While abstraction has been at the center of much work in computer science, Shenker explains that has not been true in networking. He says abstractions have been addressed in layers that provide data-plane service abstractions, as exemplified by IP’s best-effort delivery and TCP’s reliable byte stream. These abstractions convey ideas about what the network can do for us, but Shenker says they’re terrible interfaces because they violate the principle of modularity. It works, he says, but it’s based on bad system-design decisions.
At the control-plane, where useful abstractions do not exist, Shenker says SDN’s goal is to break the bad habit of adding to network complexity. Networking addresses control issues today by defining new protocols, such as for routing, or by designing a new ad-hoc mechanism, such as for traffic engineering; or it leaves the problem to be addressed by manual operator configuration, as is done with access control and middleboxes.
He then looks at how such modular abstractions can be applied to network controls. It’s all about applying abstractions to simplify control tasks relating to forwarding models, distributed state, and detailed configuration.
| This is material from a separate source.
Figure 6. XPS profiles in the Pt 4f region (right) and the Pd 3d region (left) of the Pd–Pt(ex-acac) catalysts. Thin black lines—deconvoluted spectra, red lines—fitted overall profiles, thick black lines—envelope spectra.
In SDN, the forwarding model shields the above layers from the particular low-level forwarding design, which could involve possibilities such as a general x86 program, MPLS, or OpenFlow.
OpenFlow: Good Enough for Now
On OpenFlow, Shenker later in his presentation offers the following:
“OpenFlow is one possible solution (as a configuration mechanism); it’s clearly not the right solution. I mean, it’s a very good solution for now, but there’s nothing that says this is fundamentally the right answer. Think of Open Flow as x86 instruction set. Is the x86 instruction set correct? Is it the right answer? No, It’s good enough for what we use it for. So why bother changing it? That’s what Open Flow is. It’s the instruction set we happen to use, but let’s not get hung up on it.”
As for state distribution, Shenker said the control program should not have to deal with the vagaries of distributed state. An abstraction should shield the control program from sate dissemination/collection. A network operating system can provide that abstraction, delivering a global view of the underlying network.
The control program will operate on this network view, which is essentially a graph, providing input on required device configuration across the network.
Three Basic Interfaces
In Shenker’s view, there are three basic network interfaces tied to SDN abstractions. There’s the forwarding interface, which provides a flexible, abstract forwarding model; there’s the global network view, which shields higher layers from state dissemination/collection; and there is the abstract network view, which shields the control program from details of the physical network.
He points out that these abstractions “are not just academic playthings.” They change where we focus our attention and thus enable much greater functionality from less effort. As a result, there will be no more need to design distributed control protocols. Instead, you would define control programs (applications) over an abstract model. Writing control programs becomes about what you want to have happen, not how to make it happen.
Bringing the presentation full circle, and reconciling it neatly with its title, Shenker contends that the future of networking lies in cleaner abstractions, not in the ongoing definition of complicated distributed protocols. As Shenker puts it, “the era of ‘a new protocol per problem’ is over.”
Networking definitely seems to be heading in the direction Shenker envisages, but I’m not sure the old networking establishment is prepared to bury its “bag of protocols” just yet. As Shenker himself has said, it takes years to internalize and evaluate abstractions. It might take longer for networking professionals — vendors and customers alike — to adjust to software-oriented network programmability.